Both S&P 500 and NASDAQ witnessed a decline for three sessions in a row, the Dow Jones Industrial decline was drastic to the extent that it wiped out its gains so far this year.
Wall Street fall came as a result of S&P Global buying Manufacturer’s index, which demonstrates activity in the American business is expanding for the first time in eight months, according to Reuters.
The American economy right now is described by Reuters as a resilient economy, in which the Central Bank is working continuously to stop a backdrop and to help control the inflation.
Fed’s 2 percent inflation target is still out of reach and money market participants have been witnessing an incline in the Fed fund rates to reach 5.35 percent in July, with an effort to stay somewhere near this level till the end of the year.
The U.S. stock market has had an optimistic start this year, after its worst annual showing in a decade last year, which lead investors to hope that the hike in the Central Bank’s interest rates would finally come to an end.
“The market keeps looking for a dovish pivot, and they are just not going to get it,” said Carol Schleif the chief investment officer at BMO Family Office.
The Fed’s discussion minutes due out on Wednesday should give more clues to the Central Bank’s plans on rates.

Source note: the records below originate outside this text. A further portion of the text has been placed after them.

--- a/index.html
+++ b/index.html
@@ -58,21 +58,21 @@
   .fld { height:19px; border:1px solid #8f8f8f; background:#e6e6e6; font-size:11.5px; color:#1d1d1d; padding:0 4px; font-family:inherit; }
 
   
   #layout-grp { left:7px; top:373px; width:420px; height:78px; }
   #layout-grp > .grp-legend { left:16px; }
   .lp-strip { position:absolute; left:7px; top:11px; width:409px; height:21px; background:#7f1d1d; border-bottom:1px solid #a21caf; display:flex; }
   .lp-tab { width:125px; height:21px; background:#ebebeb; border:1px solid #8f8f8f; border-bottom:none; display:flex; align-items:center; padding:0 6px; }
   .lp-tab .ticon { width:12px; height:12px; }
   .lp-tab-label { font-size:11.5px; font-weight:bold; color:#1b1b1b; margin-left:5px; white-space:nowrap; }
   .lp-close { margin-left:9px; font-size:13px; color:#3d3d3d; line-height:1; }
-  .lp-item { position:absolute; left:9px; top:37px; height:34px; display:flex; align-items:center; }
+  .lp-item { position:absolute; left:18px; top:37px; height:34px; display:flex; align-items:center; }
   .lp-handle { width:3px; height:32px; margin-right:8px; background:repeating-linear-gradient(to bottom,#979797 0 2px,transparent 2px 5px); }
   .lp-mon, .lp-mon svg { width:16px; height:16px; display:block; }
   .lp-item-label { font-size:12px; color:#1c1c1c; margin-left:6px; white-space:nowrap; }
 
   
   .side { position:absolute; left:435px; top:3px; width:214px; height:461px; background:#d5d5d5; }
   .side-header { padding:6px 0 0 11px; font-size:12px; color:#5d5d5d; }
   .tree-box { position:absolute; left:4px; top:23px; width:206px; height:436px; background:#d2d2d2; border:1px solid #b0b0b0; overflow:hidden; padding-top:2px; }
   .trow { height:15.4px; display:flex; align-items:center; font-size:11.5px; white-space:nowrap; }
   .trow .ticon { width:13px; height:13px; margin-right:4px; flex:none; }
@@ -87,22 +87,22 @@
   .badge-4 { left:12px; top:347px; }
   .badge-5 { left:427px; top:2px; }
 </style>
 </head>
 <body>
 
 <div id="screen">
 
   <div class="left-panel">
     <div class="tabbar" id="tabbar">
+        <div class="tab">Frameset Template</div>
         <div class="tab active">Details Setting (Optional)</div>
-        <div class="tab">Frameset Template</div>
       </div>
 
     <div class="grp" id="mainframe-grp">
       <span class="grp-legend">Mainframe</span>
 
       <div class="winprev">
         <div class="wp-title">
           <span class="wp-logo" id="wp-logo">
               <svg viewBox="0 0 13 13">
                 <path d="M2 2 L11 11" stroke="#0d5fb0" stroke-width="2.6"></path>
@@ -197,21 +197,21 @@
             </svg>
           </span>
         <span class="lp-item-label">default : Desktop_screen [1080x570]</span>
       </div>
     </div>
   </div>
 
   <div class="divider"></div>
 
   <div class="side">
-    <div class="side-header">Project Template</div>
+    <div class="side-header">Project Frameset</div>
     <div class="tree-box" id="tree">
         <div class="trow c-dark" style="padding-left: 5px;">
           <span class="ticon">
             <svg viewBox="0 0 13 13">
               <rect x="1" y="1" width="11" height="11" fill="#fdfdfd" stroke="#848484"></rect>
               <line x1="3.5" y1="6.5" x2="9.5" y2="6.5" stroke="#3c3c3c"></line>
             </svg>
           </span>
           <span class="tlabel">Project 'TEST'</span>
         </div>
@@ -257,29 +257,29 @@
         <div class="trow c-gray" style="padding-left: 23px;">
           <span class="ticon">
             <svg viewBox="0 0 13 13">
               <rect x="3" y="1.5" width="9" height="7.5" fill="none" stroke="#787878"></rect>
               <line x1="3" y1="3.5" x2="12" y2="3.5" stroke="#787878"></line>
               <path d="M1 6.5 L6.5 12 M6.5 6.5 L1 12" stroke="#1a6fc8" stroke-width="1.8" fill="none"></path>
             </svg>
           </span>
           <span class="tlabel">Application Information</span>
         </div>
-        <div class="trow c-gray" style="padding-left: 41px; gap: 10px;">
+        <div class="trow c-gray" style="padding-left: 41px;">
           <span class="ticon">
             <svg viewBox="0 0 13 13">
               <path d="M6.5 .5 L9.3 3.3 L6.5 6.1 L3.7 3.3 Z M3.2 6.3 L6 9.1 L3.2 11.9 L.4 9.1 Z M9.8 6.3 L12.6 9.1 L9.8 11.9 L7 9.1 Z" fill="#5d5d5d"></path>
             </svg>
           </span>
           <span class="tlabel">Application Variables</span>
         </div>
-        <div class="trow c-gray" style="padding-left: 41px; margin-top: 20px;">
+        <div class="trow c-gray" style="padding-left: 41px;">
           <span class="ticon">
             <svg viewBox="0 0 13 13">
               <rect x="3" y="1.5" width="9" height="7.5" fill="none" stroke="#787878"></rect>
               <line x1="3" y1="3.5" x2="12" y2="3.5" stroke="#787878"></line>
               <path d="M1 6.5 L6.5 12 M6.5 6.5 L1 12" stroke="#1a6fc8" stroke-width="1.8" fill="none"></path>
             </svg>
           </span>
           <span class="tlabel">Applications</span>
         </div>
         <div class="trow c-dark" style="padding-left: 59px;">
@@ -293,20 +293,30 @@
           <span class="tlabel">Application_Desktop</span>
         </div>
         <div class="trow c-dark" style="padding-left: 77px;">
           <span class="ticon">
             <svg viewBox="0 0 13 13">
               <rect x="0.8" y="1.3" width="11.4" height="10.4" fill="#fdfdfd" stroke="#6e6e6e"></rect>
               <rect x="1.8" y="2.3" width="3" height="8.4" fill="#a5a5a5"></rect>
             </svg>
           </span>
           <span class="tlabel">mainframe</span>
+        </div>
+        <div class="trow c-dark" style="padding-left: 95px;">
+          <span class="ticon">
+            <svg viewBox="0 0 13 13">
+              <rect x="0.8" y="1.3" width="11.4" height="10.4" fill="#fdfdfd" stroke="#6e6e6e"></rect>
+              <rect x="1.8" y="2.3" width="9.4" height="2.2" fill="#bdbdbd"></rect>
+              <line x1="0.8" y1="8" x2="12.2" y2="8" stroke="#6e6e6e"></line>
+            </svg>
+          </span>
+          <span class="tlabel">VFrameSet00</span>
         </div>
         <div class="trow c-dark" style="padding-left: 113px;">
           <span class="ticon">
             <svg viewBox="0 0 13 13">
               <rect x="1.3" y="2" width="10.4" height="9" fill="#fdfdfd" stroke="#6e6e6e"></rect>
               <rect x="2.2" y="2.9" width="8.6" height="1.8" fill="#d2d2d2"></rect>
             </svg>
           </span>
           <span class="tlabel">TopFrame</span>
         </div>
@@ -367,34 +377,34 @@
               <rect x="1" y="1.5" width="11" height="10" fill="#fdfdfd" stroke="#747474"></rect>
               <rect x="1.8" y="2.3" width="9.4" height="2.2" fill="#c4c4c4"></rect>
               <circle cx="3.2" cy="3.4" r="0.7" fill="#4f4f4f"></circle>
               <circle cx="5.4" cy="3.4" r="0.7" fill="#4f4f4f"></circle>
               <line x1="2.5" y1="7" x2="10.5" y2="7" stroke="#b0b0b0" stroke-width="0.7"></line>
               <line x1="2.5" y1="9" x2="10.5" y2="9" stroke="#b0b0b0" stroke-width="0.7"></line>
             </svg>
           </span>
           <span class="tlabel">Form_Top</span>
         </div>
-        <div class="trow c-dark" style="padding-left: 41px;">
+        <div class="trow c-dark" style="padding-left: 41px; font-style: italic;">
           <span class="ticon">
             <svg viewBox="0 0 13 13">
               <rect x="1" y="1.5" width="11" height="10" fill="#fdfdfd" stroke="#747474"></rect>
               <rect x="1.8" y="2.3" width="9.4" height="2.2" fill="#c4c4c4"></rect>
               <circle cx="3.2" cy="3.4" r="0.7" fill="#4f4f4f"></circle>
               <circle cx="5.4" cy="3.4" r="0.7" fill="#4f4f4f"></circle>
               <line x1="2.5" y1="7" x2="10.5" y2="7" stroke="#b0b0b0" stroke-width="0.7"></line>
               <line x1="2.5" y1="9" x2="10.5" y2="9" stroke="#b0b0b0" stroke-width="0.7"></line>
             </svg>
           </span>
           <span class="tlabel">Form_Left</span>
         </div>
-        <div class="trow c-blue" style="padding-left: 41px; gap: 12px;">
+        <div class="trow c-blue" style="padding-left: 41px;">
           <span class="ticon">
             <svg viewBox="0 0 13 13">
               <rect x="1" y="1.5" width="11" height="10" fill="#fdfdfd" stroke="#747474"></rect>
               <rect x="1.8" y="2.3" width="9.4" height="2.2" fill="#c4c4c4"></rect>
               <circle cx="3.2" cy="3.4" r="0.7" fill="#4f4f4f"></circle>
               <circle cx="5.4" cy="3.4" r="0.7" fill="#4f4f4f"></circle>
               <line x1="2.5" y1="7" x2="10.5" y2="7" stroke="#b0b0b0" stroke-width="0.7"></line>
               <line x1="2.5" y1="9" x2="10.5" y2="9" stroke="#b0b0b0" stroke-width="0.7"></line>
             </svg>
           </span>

The Dow Jones Industrial Average (.DJI) declined by 2.06 percent, to close at 33,129.59, the S&P 500 (.SPX) also declined by or 2.00 percent closing at 3,997.34 while the Nasdaq Composite dropped 294.97 points, or 2.5 percent, to reach 11,492.30.

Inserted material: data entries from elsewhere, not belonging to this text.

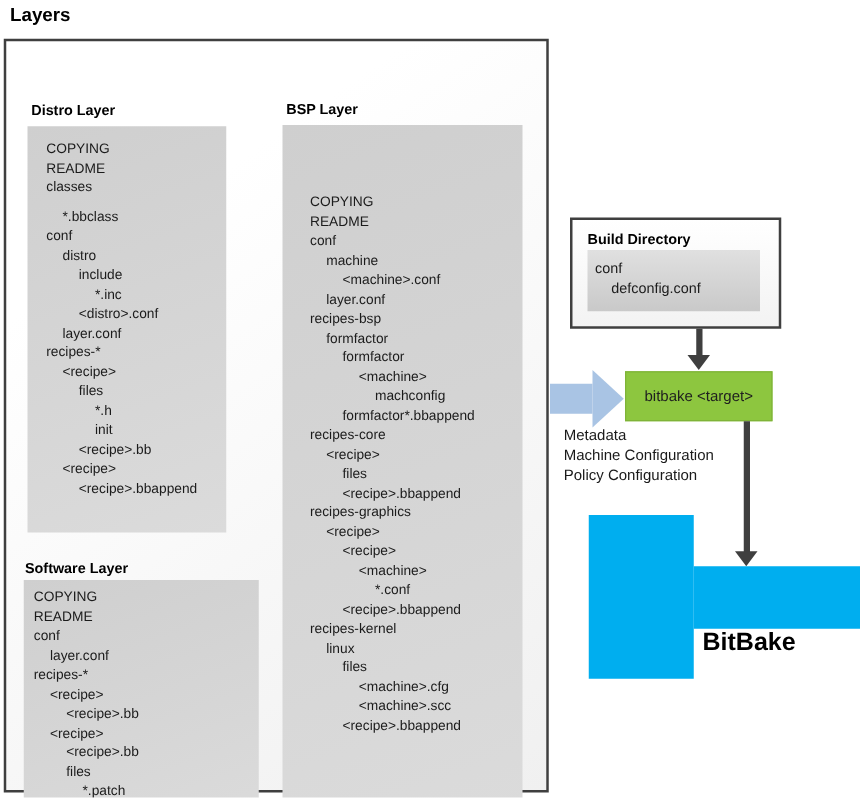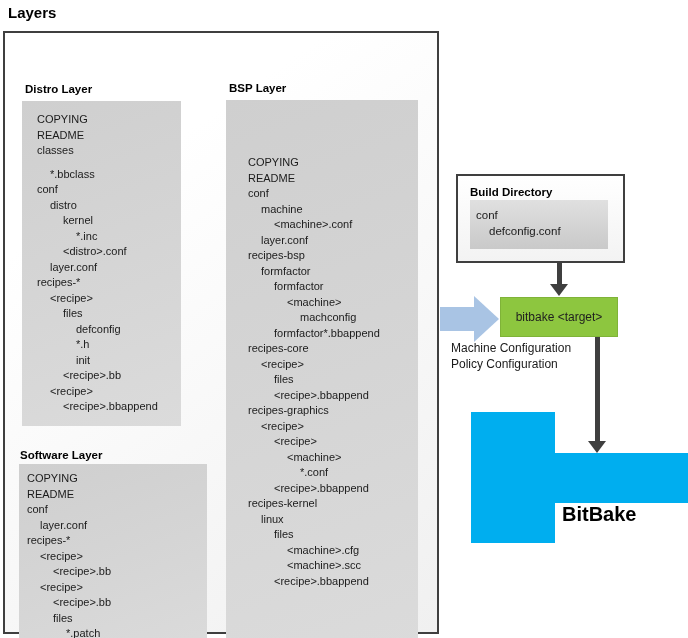--- a/index.html
+++ b/index.html
@@ -71,28 +71,27 @@
 
 <div class="abs layers-box">
   <div class="abs layer-label distro-label">Distro Layer</div>
   <div class="abs tree-box distro-box">
       <div class="tree-line" style="padding-left: 0px;">COPYING</div>
       <div class="tree-line" style="padding-left: 0px;">README</div>
       <div class="tree-line" style="padding-left: 0px;">classes</div>
       <div class="tree-line" style="padding-left: 13px; margin-top: 8px;">*.bbclass</div>
       <div class="tree-line" style="padding-left: 0px;">conf</div>
       <div class="tree-line" style="padding-left: 13px;">distro</div>
-      <div class="tree-line" style="padding-left: 26px;">kernel</div>
+      <div class="tree-line" style="padding-left: 26px;">include</div>
       <div class="tree-line" style="padding-left: 39px;">*.inc</div>
       <div class="tree-line" style="padding-left: 26px;">&lt;distro&gt;.conf</div>
       <div class="tree-line" style="padding-left: 13px;">layer.conf</div>
       <div class="tree-line" style="padding-left: 0px;">recipes-*</div>
       <div class="tree-line" style="padding-left: 13px;">&lt;recipe&gt;</div>
       <div class="tree-line" style="padding-left: 26px;">files</div>
-      <div class="tree-line" style="padding-left: 39px;">defconfig</div>
       <div class="tree-line" style="padding-left: 39px;">*.h</div>
       <div class="tree-line" style="padding-left: 39px;">init</div>
       <div class="tree-line" style="padding-left: 26px;">&lt;recipe&gt;.bb</div>
       <div class="tree-line" style="padding-left: 13px;">&lt;recipe&gt;</div>
       <div class="tree-line" style="padding-left: 26px;">&lt;recipe&gt;.bbappend</div>
     </div>
 
   <div class="abs layer-label bsp-label">BSP Layer</div>
   <div class="abs tree-box bsp-box">
       <div class="tree-line" style="padding-left: 0px;">COPYING</div>
@@ -151,20 +150,21 @@
 
 <div class="abs v-arrow-shaft arrow1-shaft"></div>
 <div class="abs v-arrow-head arrow1-head"></div>
 
 <div class="abs flow-arrow-shaft"></div>
 <div class="abs flow-arrow-head"></div>
 
 <div class="abs green-box">bitbake &lt;target&gt;</div>
 
 <div class="abs annotations">
+    <div class="tree-line">Metadata</div>
     <div class="tree-line">Machine Configuration</div>
     <div class="tree-line">Policy Configuration</div>
   </div>
 
 <div class="abs v-arrow-shaft arrow2-shaft"></div>
 <div class="abs v-arrow-head arrow2-head"></div>
 
 <div class="abs bb-vert"></div>
 <div class="abs bb-horiz"></div>
 <div class="abs bb-label">BitBake</div>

Other indices that were affected in the Wall Street declines were for companies such as Tesla Inc., Amazon.com Inc., Microsoft Corp, and Google-parent Alphabet Inc. all falling with percentages between 2.1 percent and 5.3 percent.
The semiconductor index was affected as well, declining by 3.3 percent on Tuesday.
The volume by the end of Tuesday’s exchange at Wall Street was 11 billion shares, in comparison to its average of 11.62 billion shares throughout the last 20 trading days.